___ Dataset content ___
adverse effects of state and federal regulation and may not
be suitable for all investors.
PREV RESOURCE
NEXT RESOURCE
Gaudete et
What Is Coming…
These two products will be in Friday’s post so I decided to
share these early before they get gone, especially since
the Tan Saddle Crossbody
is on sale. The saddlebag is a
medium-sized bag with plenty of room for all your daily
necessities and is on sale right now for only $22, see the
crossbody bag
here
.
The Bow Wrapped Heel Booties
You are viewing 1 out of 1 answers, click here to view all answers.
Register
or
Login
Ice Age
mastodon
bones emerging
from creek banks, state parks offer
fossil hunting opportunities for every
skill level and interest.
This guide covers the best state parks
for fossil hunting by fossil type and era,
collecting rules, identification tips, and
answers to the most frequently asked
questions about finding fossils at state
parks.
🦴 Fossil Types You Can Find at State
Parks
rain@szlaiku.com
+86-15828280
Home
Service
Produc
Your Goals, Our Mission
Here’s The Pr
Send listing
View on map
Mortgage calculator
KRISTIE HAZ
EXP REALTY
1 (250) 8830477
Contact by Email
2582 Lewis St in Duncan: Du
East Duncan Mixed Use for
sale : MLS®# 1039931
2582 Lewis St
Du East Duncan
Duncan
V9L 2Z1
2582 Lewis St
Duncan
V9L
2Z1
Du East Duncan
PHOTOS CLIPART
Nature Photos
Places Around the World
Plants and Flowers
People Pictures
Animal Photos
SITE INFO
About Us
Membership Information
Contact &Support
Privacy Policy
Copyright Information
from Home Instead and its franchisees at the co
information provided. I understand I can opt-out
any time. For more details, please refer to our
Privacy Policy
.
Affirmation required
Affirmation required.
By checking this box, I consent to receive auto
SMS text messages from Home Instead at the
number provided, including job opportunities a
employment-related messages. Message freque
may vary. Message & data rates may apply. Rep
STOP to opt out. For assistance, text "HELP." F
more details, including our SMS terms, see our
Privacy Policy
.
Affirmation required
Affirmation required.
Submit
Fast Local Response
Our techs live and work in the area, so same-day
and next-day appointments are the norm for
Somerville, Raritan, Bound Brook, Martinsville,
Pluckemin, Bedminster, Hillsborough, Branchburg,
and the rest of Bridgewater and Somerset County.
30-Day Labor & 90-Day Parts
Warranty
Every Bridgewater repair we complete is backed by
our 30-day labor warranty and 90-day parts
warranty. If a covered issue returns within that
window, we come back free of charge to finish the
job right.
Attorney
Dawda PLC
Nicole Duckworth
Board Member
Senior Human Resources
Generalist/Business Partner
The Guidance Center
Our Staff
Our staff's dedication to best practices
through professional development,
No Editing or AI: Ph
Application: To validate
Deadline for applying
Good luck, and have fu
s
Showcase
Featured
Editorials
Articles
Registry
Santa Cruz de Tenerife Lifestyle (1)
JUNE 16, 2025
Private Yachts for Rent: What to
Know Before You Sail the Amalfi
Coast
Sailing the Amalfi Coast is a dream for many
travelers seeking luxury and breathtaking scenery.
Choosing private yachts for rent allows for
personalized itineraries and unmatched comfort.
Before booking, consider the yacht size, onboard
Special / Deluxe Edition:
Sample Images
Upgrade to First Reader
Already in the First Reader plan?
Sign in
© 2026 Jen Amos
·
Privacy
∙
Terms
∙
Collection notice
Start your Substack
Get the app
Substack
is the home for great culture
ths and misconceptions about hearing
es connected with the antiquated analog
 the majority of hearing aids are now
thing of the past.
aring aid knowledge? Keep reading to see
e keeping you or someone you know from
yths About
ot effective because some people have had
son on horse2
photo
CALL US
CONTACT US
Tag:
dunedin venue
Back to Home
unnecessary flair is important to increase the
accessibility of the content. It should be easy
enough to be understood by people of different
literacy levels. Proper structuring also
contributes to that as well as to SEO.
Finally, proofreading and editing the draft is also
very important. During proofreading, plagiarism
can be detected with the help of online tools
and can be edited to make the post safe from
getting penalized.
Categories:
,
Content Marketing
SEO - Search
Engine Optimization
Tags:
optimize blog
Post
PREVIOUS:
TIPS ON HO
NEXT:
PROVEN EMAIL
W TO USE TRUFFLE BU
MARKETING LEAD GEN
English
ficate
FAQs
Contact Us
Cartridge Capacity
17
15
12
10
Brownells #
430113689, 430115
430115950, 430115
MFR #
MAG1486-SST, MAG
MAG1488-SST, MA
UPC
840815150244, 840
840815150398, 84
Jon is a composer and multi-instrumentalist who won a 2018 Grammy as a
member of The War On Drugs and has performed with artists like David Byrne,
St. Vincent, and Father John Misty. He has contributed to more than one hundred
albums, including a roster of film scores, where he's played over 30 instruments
___
*What the task asks*:
Retype the text of all the records above, line for line and without any changes.

*Exercise response*:
adverse effects of state and federal regulation and may not
be suitable for all investors.
PREV RESOURCE
NEXT RESOURCE
Gaudete et
What Is Coming…
These two products will be in Friday’s post so I decided to
share these early before they get gone, especially since
the Tan Saddle Crossbody
is on sale. The saddlebag is a
medium-sized bag with plenty of room for all your daily
necessities and is on sale right now for only $22, see the
crossbody bag
here
.
The Bow Wrapped Heel Booties
You are viewing 1 out of 1 answers, click here to view all answers.
Register
or
Login
Ice Age
mastodon
bones emerging
from creek banks, state parks offer
fossil hunting opportunities for every
skill level and interest.
This guide covers the best state parks
for fossil hunting by fossil type and era,
collecting rules, identification tips, and
answers to the most frequently asked
questions about finding fossils at state
parks.
🦴 Fossil Types You Can Find at State
Parks
rain@szlaiku.com
+86-15828280
Home
Service
Produc
Your Goals, Our Mission
Here’s The Pr
Send listing
View on map
Mortgage calculator
KRISTIE HAZ
EXP REALTY
1 (250) 8830477
Contact by Email
2582 Lewis St in Duncan: Du
East Duncan Mixed Use for
sale : MLS®# 1039931
2582 Lewis St
Du East Duncan
Duncan
V9L 2Z1
2582 Lewis St
Duncan
V9L
2Z1
Du East Duncan
PHOTOS CLIPART
Nature Photos
Places Around the World
Plants and Flowers
People Pictures
Animal Photos
SITE INFO
About Us
Membership Information
Contact &Support
Privacy Policy
Copyright Information
from Home Instead and its franchisees at the co
information provided. I understand I can opt-out
any time. For more details, please refer to our
Privacy Policy
.
Affirmation required
Affirmation required.
By checking this box, I consent to receive auto
SMS text messages from Home Instead at the
number provided, including job opportunities a
employment-related messages. Message freque
may vary. Message & data rates may apply. Rep
STOP to opt out. For assistance, text "HELP." F
more details, including our SMS terms, see our
Privacy Policy
.
Affirmation required
Affirmation required.
Submit
Fast Local Response
Our techs live and work in the area, so same-day
and next-day appointments are the norm for
Somerville, Raritan, Bound Brook, Martinsville,
Pluckemin, Bedminster, Hillsborough, Branchburg,
and the rest of Bridgewater and Somerset County.
30-Day Labor & 90-Day Parts
Warranty
Every Bridgewater repair we complete is backed by
our 30-day labor warranty and 90-day parts
warranty. If a covered issue returns within that
window, we come back free of charge to finish the
job right.
Attorney
Dawda PLC
Nicole Duckworth
Board Member
Senior Human Resources
Generalist/Business Partner
The Guidance Center
Our Staff
Our staff's dedication to best practices
through professional development,
No Editing or AI: Ph
Application: To validate
Deadline for applying
Good luck, and have fu
s
Showcase
Featured
Editorials
Articles
Registry
Santa Cruz de Tenerife Lifestyle (1)
JUNE 16, 2025
Private Yachts for Rent: What to
Know Before You Sail the Amalfi
Coast
Sailing the Amalfi Coast is a dream for many
travelers seeking luxury and breathtaking scenery.
Choosing private yachts for rent allows for
personalized itineraries and unmatched comfort.
Before booking, consider the yacht size, onboard
Special / Deluxe Edition:
Sample Images
Upgrade to First Reader
Already in the First Reader plan?
Sign in
© 2026 Jen Amos
·
Privacy
∙
Terms
∙
Collection notice
Start your Substack
Get the app
Substack
is the home for great culture
ths and misconceptions about hearing
es connected with the antiquated analog
 the majority of hearing aids are now
thing of the past.
aring aid knowledge? Keep reading to see
e keeping you or someone you know from
yths About
ot effective because some people have had
son on horse2
photo
CALL US
CONTACT US
Tag:
dunedin venue
Back to Home
unnecessary flair is important to increase the
accessibility of the content. It should be easy
enough to be understood by people of different
literacy levels. Proper structuring also
contributes to that as well as to SEO.
Finally, proofreading and editing the draft is also
very important. During proofreading, plagiarism
can be detected with the help of online tools
and can be edited to make the post safe from
getting penalized.
Categories:
,
Content Marketing
SEO - Search
Engine Optimization
Tags:
optimize blog
Post
PREVIOUS:
TIPS ON HO
NEXT:
PROVEN EMAIL
W TO USE TRUFFLE BU
MARKETING LEAD GEN
English
ficate
FAQs
Contact Us
Cartridge Capacity
17
15
12
10
Brownells #
430113689, 430115
430115950, 430115
MFR #
MAG1486-SST, MAG
MAG1488-SST, MA
UPC
840815150244, 840
840815150398, 84
Jon is a composer and multi-instrumentalist who won a 2018 Grammy as a
member of The War On Drugs and has performed with artists like David Byrne,
St. Vincent, and Father John Misty. He has contributed to more than one hundred
albums, including a roster of film scores, where he's played over 30 instruments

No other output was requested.